Diese sog. Mindestbesteuerung verstößt nicht gegen Verfassungsrecht[1], solange der Verlustausgleich nicht versagt, also nicht endgültig ausgeschlossen ist, sondern lediglich zeitlich gestreckt wird. Eine Verlagerung des Verlustausgleichs auf spätere VZ ist im Hinblick darauf nicht zu beanstanden, dass das Grundrecht seine Wirkung grundsätzlich VZ-übergreifend entfaltet. Es genügt, wenn die Verluste überhaupt, sei es auch in einem anderen VZ, steuerlich berücksichtigt werden.[2] Die abstrakte Möglichkeit, dass in späteren VZ Ereignisse eintreten, die im Rahmen einer verfassungskonformen Auslegung der Regelungen zur sog. Mindestbesteuerung auf den VZ zurückwirken könnten, führt nicht zu einer Ungewissheit i. S. d. § 165 Abs. 1 Satz 1 AO darüber, ob die Voraussetzungen für die Entstehung einer Steuer in diesem VZ überhaupt eingetreten sind.[3] Ein allgemeiner Vorläufigkeitsvermerk ist daher nicht möglich. So kann die Regelung auch nicht in eine Allgemeinverfügung der Finanzverwaltung aufgenommen werden.[4] Ggf. muss ein betroffener Steuerpflichtiger den jeweiligen Steuer- bzw. Feststellungsbescheid selbst anfechten. Die Finanzverwaltung gewährt in einschlägigen Fällen Aussetzung der Vollziehung.[5]

 
Hinweis

Mindestbesteuerung bei Insolvenz

Beim BFH ist die Frage anhängig, ob nach Abschluss eines Insolvenzverfahrens über das Vermögen einer Kapitalgesellschaft eine Verrechnung von Gewinnen und Verlusten des gesamten Liquidationszeitraums ohne die Anwendung der Mindestbesteuerungsregelung nach § 10d Abs. 2 Satz 1 EStG i. V. m. § 8 Abs. 1 Satz 1 KStG zu erfolgen hat. Es geht in dem Fall um ein mehrjähriges Insolvenzverfahren und die Frage der Auswirkung des ungeschriebenen Tatbestandsmerkmals des Definitiveffekts.[6]

 
Hinweis

Beschränkung der Verlustverrechnung

Die Begrenzung der Höhe nach gilt durch die Verweise auf § 10d EStG in § 2b EStG a. F., § 15 Abs. 4 EStG, § 20 Abs. 6 EStG, § 22 Nr. 2 EStG i. V. m. § 23 Abs. 3 Sätze 7 und 8 EStG, § 22 Nr. 3 Satz 4 EStG auch für die Einkunftsarten, die besonderen Verlustverrechnungsbeschränkungen unterliegen. Sie sind daher in die Höchstbetragsberechnung mit einzubeziehen.[7]

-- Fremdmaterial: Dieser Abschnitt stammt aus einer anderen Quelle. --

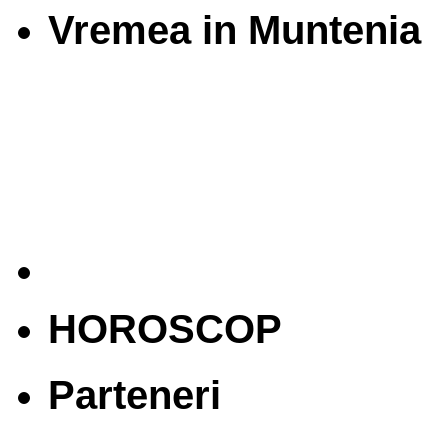
Vremea in Muntenia
HOROSCOP
Parteneri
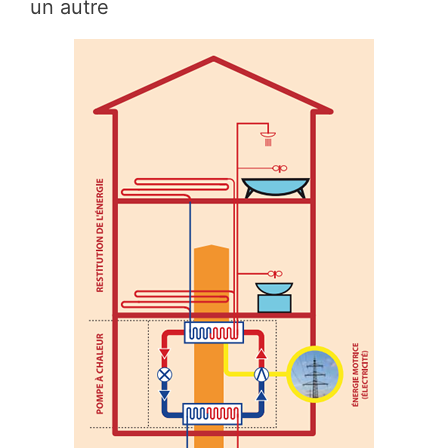
un autre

Negative EInkünfte i. S. d. § 2a EStG dürfen nach § 10d EStG gar nicht abgezogen werden.[8] Verluste bei beschränkter Haftung i. S. d. § 15a EStG dürfen, soweit ein negatives Kapitalkonto entsteht, ebenfalls nicht nach § 10d EStG abgezogen werden.[9]

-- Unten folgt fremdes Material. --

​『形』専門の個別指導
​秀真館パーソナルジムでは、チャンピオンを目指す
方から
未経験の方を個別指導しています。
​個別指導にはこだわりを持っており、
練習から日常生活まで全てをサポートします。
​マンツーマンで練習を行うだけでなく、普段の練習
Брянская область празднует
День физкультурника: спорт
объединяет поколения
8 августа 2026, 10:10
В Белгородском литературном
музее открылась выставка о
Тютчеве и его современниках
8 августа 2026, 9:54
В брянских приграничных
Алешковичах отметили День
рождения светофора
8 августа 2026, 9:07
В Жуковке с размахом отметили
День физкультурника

[1] BFH, Beschluss v. 14.3.2008, IX B 247/07, BFH/NV 2008 S. 1147; BFH, Beschluss v. 9.4.2010, IX B 191/09, BFH/NV 2010 S. 1270. Die dagegen eingelegte Verfassungsbeschwerde wurde nicht zur Entscheidung angenommen: BVerfG, Beschluss v. 13.4.2014, 2 BvR 1175/10.
[2] BFH, Urteil v. 22.8.2012, I R 9/11, BStBl 2013 II S. 512, Verfassungsbeschwerde eingelegt, Az beim BVerfG 2 BvR 2998/12,

s. Einspruchsmuster: Verluste: Verfassungsmäßigkeit der Mindestbesteuerung.

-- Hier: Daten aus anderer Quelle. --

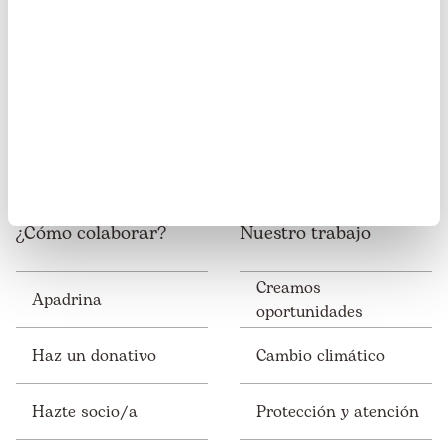
Somos miembros de:
¿Cómo colaborar?
Nuestro trabajo
Creamos
Apadrina
oportunidades
Haz un donativo
Cambio climático
Hazte socio/a
Protección y atención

[4] Zuletzt BMF, Schreiben v. 10.1.2019, IV A 3 – S 0338/07/10007, BStBl 2019 I S. 2; dieses Schreiben ist zwischenzeitlich nicht mehr anzuwenden, BMF, Schreiben v. 11.3.2022, IV A 2 – O 2000/21/10005 :001, Anlage 2 Nr. 11, BStBl 2022 I S. 366.
[6] FG Düsseldorf, Urteil v. 18.9.2018, 6 K 454/15 K, EFG 2018 S. 2058, Rev. eingelegt, Az beim BFH I R 36/18. Das Verfahren wurde durch Beschluss v. 18.5.2021 bis zum Abschluss des beim BVerfG anhängigen Verfahrens 2 BvL 19/14 ausgesetzt.
[8] § 2a Abs. 1 Satz 1 am Ende EStG.